Greenberg Rachel G, Wu Huali, Laughon Matthew, Capparelli Edmund, Rowe Stevie, Zimmerman Kanecia O, Smith P Brian, Cohen-Wolkowiez Michael
Department of Pediatrics, Duke University School of Medicine, Durham, NC, USA.
Duke Clinical Research Institute, Duke University School of Medicine, Durham, NC, USA.
J Clin Pharmacol. 2017 Sep;57(9):1174-1182. doi: 10.1002/jcph.904. Epub 2017 Apr 25.
Despite limited pharmacokinetic (PK) data, dexmedetomidine is increasingly being used off-label for sedation in infants. We aimed to characterize the developmental PK changes of dexmedetomidine during infancy. In this open-label, single-center PK study of dexmedetomidine in infants receiving dexmedetomidine per clinical care, ≤10 blood samples per infant were collected. A set of structural PK models and residual error models were explored using nonlinear mixed-effects modeling in NONMEM. Covariates including postmenstrual age (PMA), serum creatinine, and recent history of cardiac surgery requiring cardiopulmonary bypass were investigated for their influence on PK parameters. Univariable generalized estimating equation models were used to evaluate the association of hypotension with dexmedetomidine concentrations. A total of 89 PK samples were collected from 20 infants with a median PMA of 44 weeks (range, 33-61). The median maximum dexmedetomidine infusion dose during the study period was 1.8 μg/(kg·h) (0.5-2.5), and 16/20 infants had a maximum dose >1 μg/(kg·h). A 1-compartment model best described the data. Younger PMA was a significant predictor of lower clearance. Infants with a history of cardiac surgery had ∼40% lower clearance compared to those without a history of cardiac surgery. For infants with PMA of 33 to 61 weeks and body weight of 2 to 6 kg, the estimated clearance and volume of distribution were 0.87 to 2.65 L/(kg·h) and 1.5 L/kg, respectively. No significant associations were found between dexmedetomidine concentrations and hypotension. Infants with younger PMA and recent cardiac surgery may require relatively lower doses of dexmedetomidine to achieve exposure similar to older patients and those without cardiac surgery.

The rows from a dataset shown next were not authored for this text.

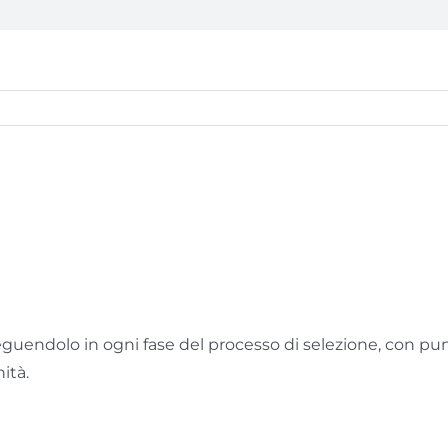
guendolo in ogni fase del processo di selezione, con pun
ità.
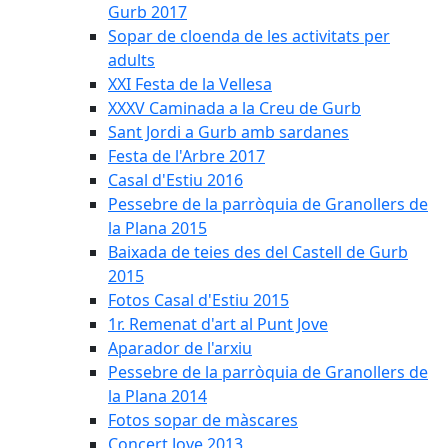
Gurb 2017
Sopar de cloenda de les activitats per
adults
XXI Festa de la Vellesa
XXXV Caminada a la Creu de Gurb
Sant Jordi a Gurb amb sardanes
Festa de l'Arbre 2017
Casal d'Estiu 2016
Pessebre de la parròquia de Granollers de
la Plana 2015
Baixada de teies des del Castell de Gurb
2015
Fotos Casal d'Estiu 2015
1r. Remenat d'art al Punt Jove
Aparador de l'arxiu
Pessebre de la parròquia de Granollers de
la Plana 2014
Fotos sopar de màscares
Concert Jove 2013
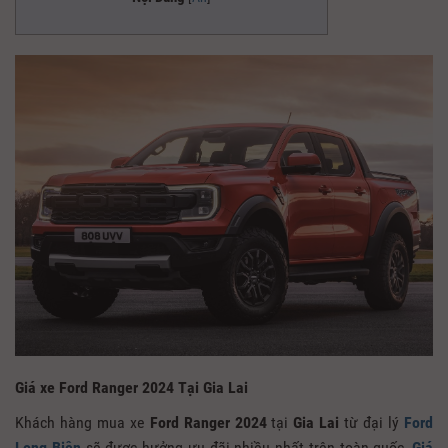
Giá xe Ford Ranger 2024 Tại Gia Lai
Khách hàng mua xe
Ford Ranger 2024
tại
Gia Lai
từ đại lý
Ford
Long Biên
sẽ được hưởng ưu đãi nhiều nhất trên toàn quốc,
Giá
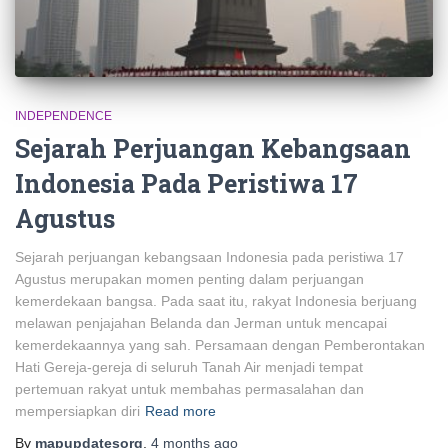
INDEPENDENCE
Sejarah Perjuangan Kebangsaan
Indonesia Pada Peristiwa 17
Agustus
Sejarah perjuangan kebangsaan Indonesia pada peristiwa 17
Agustus merupakan momen penting dalam perjuangan
kemerdekaan bangsa. Pada saat itu, rakyat Indonesia berjuang
melawan penjajahan Belanda dan Jerman untuk mencapai
kemerdekaannya yang sah. Persamaan dengan Pemberontakan
Hati Gereja-gereja di seluruh Tanah Air menjadi tempat
pertemuan rakyat untuk membahas permasalahan dan
mempersiapkan diri
Read more
By
mapupdatesorg
,
4 months
ago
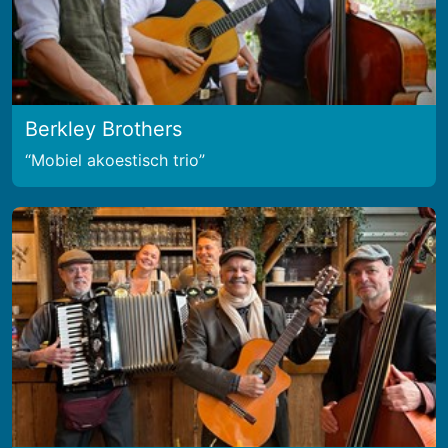
Berkley Brothers
Mobiel akoestisch trio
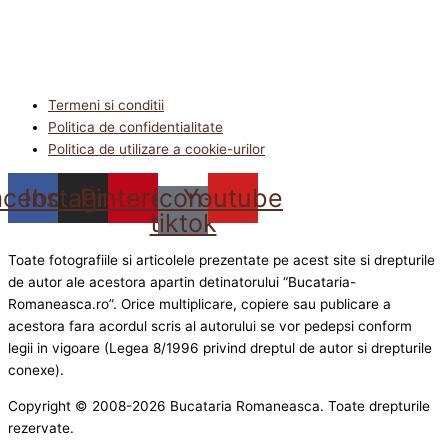
Termeni si conditii
Politica de confidentialitate
Politica de utilizare a cookie-urilor
acebook
Instagram
Pinterest
Icon-
Youtube
tiktok
Toate fotografiile si articolele prezentate pe acest site si drepturile
de autor ale acestora apartin detinatorului “Bucataria-
Romaneasca.ro”. Orice multiplicare, copiere sau publicare a
acestora fara acordul scris al autorului se vor pedepsi conform
legii in vigoare (Legea 8/1996 privind dreptul de autor si drepturile
conexe).
Copyright © 2008-2026 Bucataria Romaneasca. Toate drepturile
rezervate.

尽管药代动力学(PK)数据有限,但右美托咪定越来越多地被用于婴儿镇静的超说明书用药。我们旨在描述婴儿期右美托咪定的发育性PK变化。在这项针对接受右美托咪定临床护理的婴儿的开放标签、单中心PK研究中,每个婴儿收集≤10份血样。使用NONMEM中的非线性混合效应模型探索了一组结构PK模型和残差模型。研究了包括孕龄(PMA)、血清肌酐以及近期需要体外循环心脏手术史等协变量对PK参数的影响。使用单变量广义估计方程模型评估低血压与右美托咪定浓度之间的关联。共从20名婴儿中收集了89份PK样本,PMA中位数为44周(范围33 - 61周)。研究期间右美托咪定的最大输注剂量中位数为1.8μg/(kg·h)(0.5 - 2.5),20名婴儿中有16名最大剂量>1μg/(kg·h)。一室模型最能描述数据。较小的PMA是清除率较低的显著预测因素。有心脏手术史的婴儿与无心脏手术史的婴儿相比,清除率低约40%。对于PMA为33至61周、体重为2至6kg的婴儿,估计清除率和分布容积分别为0.87至2.65L/(kg·h)和1.5L/kg。未发现右美托咪定浓度与低血压之间存在显著关联。PMA较小且近期接受心脏手术的婴儿可能需要相对较低剂量的右美托咪定才能达到与年龄较大的患者以及无心脏手术史的患者相似的暴露水平。